Originally published in The Ekphrastic Review.
Trees Stand Watching
I glance out the second-story window, checking autumn’s progress. Just patches of red and gold, but what’s this? Spring? A vine cascades over the back fence, laden with pale pink saucers as large as magnolia blossoms. I stare as the blooms stretch toward me. A strange sound, like sucking through a straw. Two flowers peer in my window. Not pink, but pale flesh pricked with carmen. Now the lawn disappears under drifts of blush, the sickly smell of carrion. I rush downstairs, can’t see out windows – run to the door. It won’t budge. Call 911. All lines busy. After ten minutes, a dispatcher answers, Sorry, Ma’am. All patrol cars stopped dead — I imagine vines binding their axles, smothering their windshields. We’re all trapped, too.

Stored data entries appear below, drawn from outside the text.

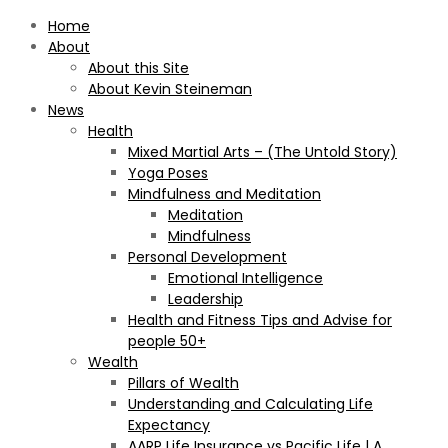
Home
About
About this Site
About Kevin Steineman
News
Health
Mixed Martial Arts – (The Untold Story)
Yoga Poses
Mindfulness and Meditation
Meditation
Mindfulness
Personal Development
Emotional Intelligence
Leadership
Health and Fitness Tips and Advise for
people 50+
Wealth
Pillars of Wealth
Understanding and Calculating Life
Expectancy
AARP Life Insurance vs Pacific Life | A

Because I Misread “Cow” for “Crow”
“Black cows wheeling overhead” make me wonder why? Returning to the constellation Taurus? Fed up with the same patch of pasture? Too bad those cows don’t have lanterns to flit about with the fireflies. I should stop staring up with my mouth open. Still, I can’t resist pondering why? and even why not? Such mysteries are common, thanks to Myopia, my muse.